If you’re a women looking for a more profitable and fulfilling line of work, you may want to consider a career in the skilled trades. Skilled trade jobs typically pay better than child care, accounting, and administrative work—some of the jobs women tend to gravitate toward. They also offer plenty of room for career advancement and don’t require a costly, time-consuming university degree. Women in conventionally female-dominated jobs often already have the skills needed to transition to higher paying positions in traditionally male-dominated fields like welding, HVAC, and electrical work.
Choosing a Skilled Trade
Consider your existing skill set when choosing a skilled trade. Women who work as packaging and filling machine operators in manufacturing, for instance, often have good hand-arm steadiness, manual dexterity, and the control precision needed to become welders. With welding training, they could upgrade from earning about $26,000 a year to a median $39,000 annually.
Trade schools offer training in welding, electrical wiring, plumbing, pipe fitting, HVAC work, and a host of other professions. It typically takes less than a year to complete a trade school program and the average cost is $33,000; this is significantly lower than the expense of going to a 4-year college or university, which could run you $127,000.
Selecting Your Career Path
Once you know what you want to do, take a moment to consider your future career path. HVAC technicians and electricians can, for instance, climb the ladder to become managers or engineers, respectively. Alternatively, you could opt to work for the Federal Government. The U.S. Government employed over 170,000 blue-collar workers in 2013, and they not only enjoyed great job security but also generous benefits and a median annual wage of over $50,000 a year.

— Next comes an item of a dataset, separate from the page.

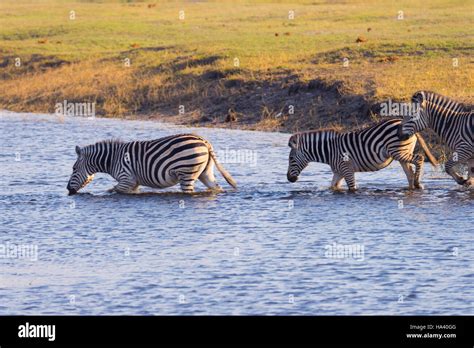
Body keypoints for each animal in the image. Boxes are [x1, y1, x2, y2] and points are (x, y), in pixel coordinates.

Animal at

Yet another career path to consider is working for an employer for a number of years and then striking out on your own to become a contractor, small business owner, or entrepreneur. As Tulsa Welding School points out in the below illustration, 15 percent of HVAC mechanics, 11 percent of electricians, and 7 percent of welders are self-employed.
Skilled trade jobs have much to offer women of all ages and walks of life. If you are a young woman who is choosing a career path for the first time or already have job experience but are looking for a better line of work, take some time to consider skilled trade job options and see which one may be right for you personally.